As most crossbench and Labour Lords put down their ping pong bats last night, the Lib Dems were having none of it. And in a mini-speech, peer Lord Taverne was outraged at the Parliamentary surrender, attacking the Government’s argument that the referendum result should be respected.

“It is a very dangerous step towards the doctrine that the people’s will must always prevail. This is the doctrine always favoured by Hitler, Mussolini and Stalin—and by Erdogan at present. It is a denial of the essence of democracy…We are the guardians of parliamentary democracy, and we are right in this. We are the democrats.”
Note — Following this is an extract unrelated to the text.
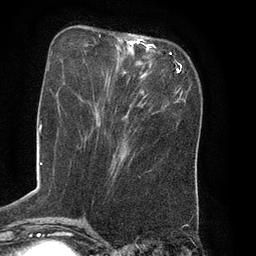
Breast MRI (dynamic contrast-enhanced), one axial slice. Slice 25 of 80 in the series (ordered by position). Cropped to one breast. Dynamic contrast-enhanced series, time point 2 of 8 at this slice position (early post-contrast). 3 T. TE 2.1 ms, TR 4.4 ms. 256 × 256 image matrix, field of view 180 × 180 mm. Female patient.
Outlined on this slice (semi-automatic segmentation, software-assisted and operator-edited):
- enhancing-tissue mask used for the functional tumour volume (all voxels passing the contrast-enhancement thresholds inside the analysis volume; usually the tumour): bounding box <85,34,156,75> (left, top, right, bottom; pixels)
New reader start here: Dick Taverne was a Labour MP in the 1970s but quit the party because it disagreed with his strong view that the UK should join the EEC. He won Lincoln as an ‘Independent Democratic Labour’ candidate in a by-election and the February 1974 general election. You can see why he’s so steamed up, but an unelected peer comparing Theresa May to ‘Hitler’, ‘Mussolini’, really?

And Labour peers were no less impressed by the hyperbole of Lib Dem Baroness Ludford after she accused them of a ‘shabby’ attack on their principled stance on Brexit bill amendments. Labour’s shadow Brexit minister Baroness Hayter added to the spice by revealing some Lib Dem peers had “confessed to me outside the chamber that this is appealing to their core vote and they are piling on members because of it”.

Labour thinks the Libs lost a lot of respect for what crossbencher Lord Pannick called their ‘pointless gesture’ politics. But watch those Focus leaflets cry Labour Remainer betrayal.

BECAUSE YOU’VE READ THIS FAR…

Watch Trump press guy Sean Spicer deny that the President had accused Obama of wiretapping him. A joyful use of air quotes.

4) DEFICIT DENIAL

Away from the Brexit and Scotxit hoopla yesterday, Office for Budget Responsibility chief Robert Chote told the Treasury Select Committee something rather worrying. The Government will struggle to hit its target of clearing the deficit by 2025.

Philip Hammond has abandoned the Osborne pledge to balance the UK’s books by 2020, preferring instead to hit the target ”at the earliest possible date" in the next parliament which is set to run from 2020 to 2025. In his inimitably former-IFS wonky way, Chote said the Treasury’s current plans did not “make you confident that they are on course to achieve that”.

Chote warned that even further cuts to working age benefits of around 10% would not be enough to get to surplus because of pressure on costs from an ageing population on health and social care. Something’s gotta give.

Another post-Budget headache looms too in the shape of Hammond’s pubs pledge. Labour’s Jim McMahon has picked up on claims from the industry that plans to offer business rate relief will actually be scuppered by EU state aid rules. Was that another bit of Treasury sleight of hand?

5) HOGG ROAST

Unlike the US Congress, the UK Parliament does not have the power to block public appointments. But it does, in its very British way, have the power to embarrass prospective applicants into withdrawing their candidacy or stepping aide once appointed. In the coming hours, we will find out whether the Treasury Select Committee has managed just that in the case of Charlotte Hogg, the Bank of England’s newly appointed deputy governor.

Hogg is acknowledged as a sufficiently competent economist for the role, but what’s causing trouble is her admission that she failed to declare a possible conflict of interest: her brother Quintin is director of group strategy at Barclays Bank. And MPs are already wary of her extensive family connections, as her dad is former MP Viscount Hailsham and her mum is Sarah Hogg, who headed John Major’s policy unit.

The FT says that a unanimous report by the Treasury Select Committee will only just fall short of recommending Hogg should not get the role. “Not in those words — but it reads the same way,” said one member. Mark Carney has given her a verbal warning for her error, but it looks like MPs hope to shame her into withdrawing. Let’s see if she toughs it out.